Cidades

Crônica da Cidade

Drogas e futuro

O cineasta italiano Pier Paolo Pasolini escreveu um artigo em 1968 de impressionante e larga atualidade. Ele indaga: “Por que as pessoas tomam drogas?”. E se arrisca a responder: “Não o compreendo, mas de certo modo explico. As pessoas se drogam por falta de cultura. Falo, evidentemente, da grande maioria ou média de drogados. É claro que quem toma drogas o faz para preencher um vazio, a ausência de alguma coisa, que causa desânimo e angústia. É um substituto da magia. Os primitivos estão sempre diante desse terrível vazio em seu íntimo. Ernesto de Martino o chama de ‘medo da perda da própria presença’; e os primitivos, precisamente, preenchem esse vazio recorrendo à magia”.

Ao fazer um paralelo entre o mundo moderno e o primitivo, Pasolini chega à conclusão de que, passado o momento de euforia com o iluminismo, a ciência, a comodidade, o bem-estar e o consumo, o alienado começa a se sentir sozinho consigo mesmo: “Portanto, como o primitivo, ele se sente aterrorizado pela ideia da perda da própria presença”.

Pasolini admite: na realidade, todos tomamos drogas. “Eu (ao que saiba) fazendo cinema: outros, aturdindo-se em outra atividade qualquer. A ação tem sempre uma função similar à droga. Che Guevara se drogava através da ação revolucionária (a teorização pelo castrismo romântico: agir antes de pensar); também o trabalho que serve para ‘produzir’ é uma espécie de droga.”

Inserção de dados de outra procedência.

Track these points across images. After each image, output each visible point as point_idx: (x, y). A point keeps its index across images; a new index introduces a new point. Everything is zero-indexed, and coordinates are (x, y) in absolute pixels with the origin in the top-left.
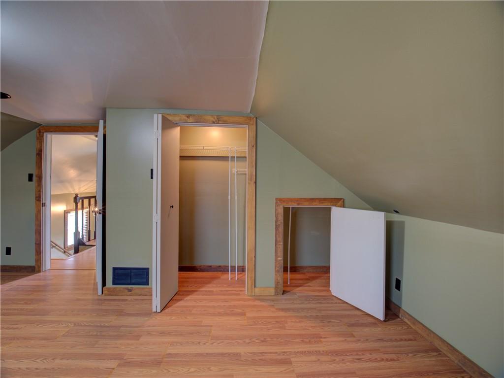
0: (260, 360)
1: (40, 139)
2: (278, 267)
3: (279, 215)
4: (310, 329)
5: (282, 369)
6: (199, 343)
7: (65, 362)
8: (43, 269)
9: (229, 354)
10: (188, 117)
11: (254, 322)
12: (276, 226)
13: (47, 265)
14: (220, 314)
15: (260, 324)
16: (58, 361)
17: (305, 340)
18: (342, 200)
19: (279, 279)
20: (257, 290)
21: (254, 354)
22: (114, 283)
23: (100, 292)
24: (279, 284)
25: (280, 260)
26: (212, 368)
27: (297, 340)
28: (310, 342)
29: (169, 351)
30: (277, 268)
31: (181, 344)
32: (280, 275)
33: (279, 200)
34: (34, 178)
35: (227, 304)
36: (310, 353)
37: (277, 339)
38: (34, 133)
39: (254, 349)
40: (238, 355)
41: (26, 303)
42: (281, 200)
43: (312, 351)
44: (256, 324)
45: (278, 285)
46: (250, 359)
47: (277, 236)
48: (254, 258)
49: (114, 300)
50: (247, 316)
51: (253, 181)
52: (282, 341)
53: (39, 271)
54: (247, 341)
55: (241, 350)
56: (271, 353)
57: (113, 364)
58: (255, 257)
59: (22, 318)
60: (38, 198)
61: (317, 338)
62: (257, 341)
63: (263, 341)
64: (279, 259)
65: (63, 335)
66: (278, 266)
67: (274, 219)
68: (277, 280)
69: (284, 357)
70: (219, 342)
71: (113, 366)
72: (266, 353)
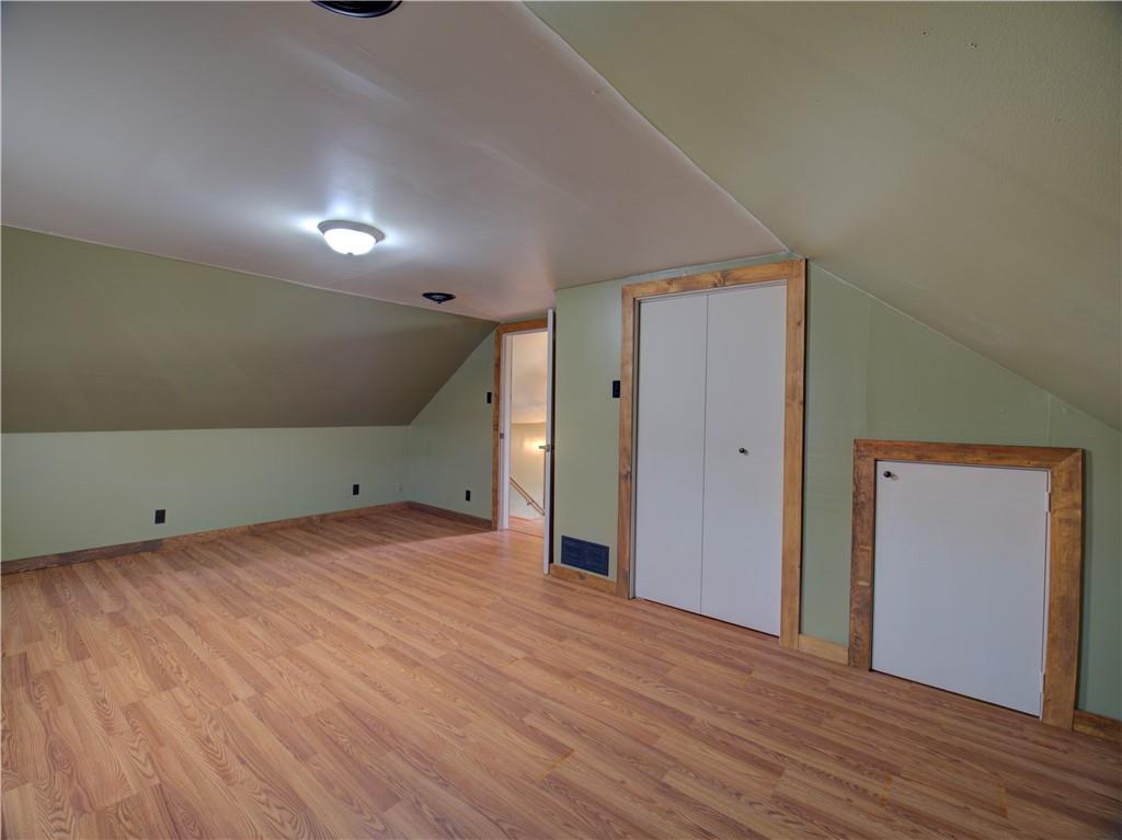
0: (724, 742)
1: (499, 344)
2: (858, 603)
3: (862, 481)
4: (882, 749)
5: (754, 773)
6: (639, 678)
7: (476, 632)
8: (499, 527)
9: (674, 711)
10: (669, 284)
11: (759, 689)
12: (855, 505)
13: (505, 523)
14: (702, 655)
15: (769, 697)
16: (470, 629)
17: (849, 760)
18: (1079, 454)
19: (860, 630)
20: (803, 639)
21: (718, 729)
22: (563, 561)
23: (546, 572)
24: (859, 642)
25: (864, 587)
26: (635, 714)
27: (829, 752)
28: (857, 768)
29: (590, 669)
30: (855, 606)
31: (612, 668)
32: (862, 622)
33: (865, 445)
34: (493, 398)
35: (727, 645)
36: (838, 782)
37: (785, 731)
38: (492, 335)
39: (723, 724)
40: (690, 719)
41: (469, 562)
42: (870, 445)
43: (847, 783)
44: (761, 694)
45: (856, 644)
46: (704, 733)
47: (858, 529)
48: (798, 570)
49: (559, 585)
50: (753, 675)
51: (797, 400)
52: (793, 738)
53: (496, 529)
54: (721, 708)
55: (700, 715)
56: (751, 743)
57: (519, 654)
58: (801, 567)
59: (460, 575)
60: (496, 426)
61: (887, 771)
62: (740, 717)
63: (750, 722)
64: (862, 583)
65: (487, 607)
66: (858, 599)
67: (851, 488)
68: (856, 632)
69: (775, 761)
70: (671, 689)
71: (520, 657)
72: (741, 738)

A certa altura, Pasolini toca no ponto que me parece crucial para entendermos o momento que vivemos: a passagem de uma cultura humanista para uma cultura técnica coloca em crise a própria noção de cultura. “Vítimas dessa crise são sobretudo os jovens. É por isso que há tantos jovens que tomam drogas. Carecer de certezas culturais e, portanto, da possibilidade de preencher o próprio vazio alienado, senão de outro modo, por meio da autoanálise e da consciência (individual ou de classe), significa — em termos atuais — ser também ignorante. Com efeito, a crise da cultura faz com que muitos jovens sejam literalmente ignorantes. Em suma: que não leiam mais, ou que não leiam com amor.”

Pasolini não é nada otimista quanto à superação dessa crise cultural, pois ela envolve não apenas um problema de educação, mas, sim, um drama de civilização difícil de ser transcendido: “Por outro lado (e esta é a conclusão desesperadora), libertar-se dessa ‘falta de cultura’ ou de ‘interesse cultural’ parece algo impossível; com efeito, ela provém, provavelmente, de um sentimento mais geral de ‘medo do futuro’. Jamais, como nestes anos (nos quais a ‘previsão’ tornou-se ciência) o futuro foi fonte de tanta incerteza, foi tão parecido com um pesadelo indecifrável”.